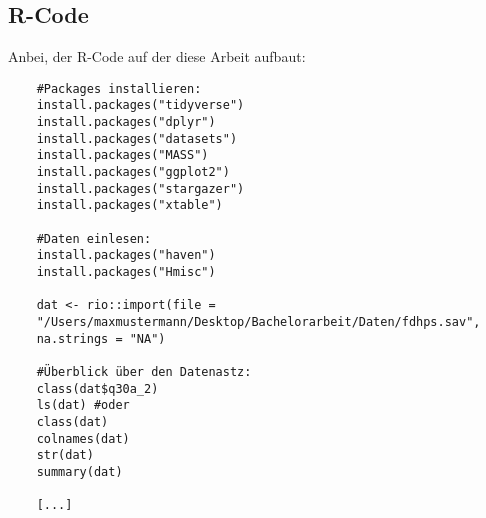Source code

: \subsection{R-Code}

Anbei, der R-Code auf der diese Arbeit aufbaut:
\begin{tiny}
	\begin{lstlisting}
	#Packages installieren:
	install.packages("tidyverse")
	install.packages("dplyr")
	install.packages("datasets")
	install.packages("MASS")
	install.packages("ggplot2")
	install.packages("stargazer")
	install.packages("xtable")
	
	#Daten einlesen:
	install.packages("haven")
	install.packages("Hmisc") 
	
	dat <- rio::import(file = 
	"/Users/maxmustermann/Desktop/Bachelorarbeit/Daten/fdhps.sav",
	na.strings = "NA")
	
	#Überblick über den Datenastz:
	class(dat$q30a_2)
	ls(dat) #oder
	class(dat)
	colnames(dat)
	str(dat)
	summary(dat)
	
	[...]
	\end{lstlisting}
\end{tiny}

\newpage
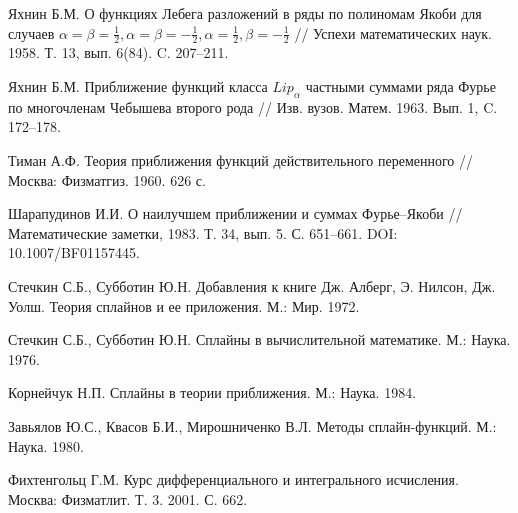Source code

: \begin{thebibliography}{999}

 Яхнин Б.М. О функциях Лебега разложений в ряды по полиномам Якоби для случаев $\alpha=\beta=\frac12, \alpha=\beta=-\frac12, \alpha=\frac12, \beta=-\frac12$ // Успехи математических наук. 1958. Т. 13, вып. 6(84). C. 207--211.




 Яхнин Б.М. Приближение функций класса $Lip_\alpha$ частными суммами ряда Фурье по многочленам Чебышева второго рода // Изв. вузов. Матем. 1963. Вып. 1, C. 172--178.




 Тиман А.Ф. Теория приближения функций действительного переменного // Москва: Физматгиз. 1960. 626 с.




 Шарапудинов И.И. О наилучшем приближении и суммах Фурье–Якоби // Математические заметки, 1983. Т. 34, вып. 5. С. 651--661. DOI: 10.1007/BF01157445.




  Стечкин С.Б., Субботин Ю.Н. Добавления к книге Дж. Алберг, Э. Нилсон, Дж. Уолш.
 Теория сплайнов и ее приложения.  М.: Мир. 1972.




 Стечкин С.Б., Субботин Ю.Н.  Сплайны в вычислительной математике. М.:  Наука. 1976.




Корнейчук Н.П.  Сплайны в теории приближения. М.:  Наука. 1984.





Завьялов Ю.С., Квасов Б.И., Мирошниченко В.Л.  Методы сплайн-функций.  М.: Наука. 1980.





Фихтенгольц Г.М. Курс дифференциального и интегрального исчисления. Москва: Физматлит. Т. 3. 2001. С. 662.

\end{thebibliography}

#### [TASK DESCRIPTION]
Only lines with the string "Москва" are wanted; please find each one in the listing and copy it.

#### [EXERCISE RESPONSE]
 Тиман А.Ф. Теория приближения функций действительного переменного // Москва: Физматгиз. 1960. 626 с.
Фихтенгольц Г.М. Курс дифференциального и интегрального исчисления. Москва: Физматлит. Т. 3. 2001. С. 662.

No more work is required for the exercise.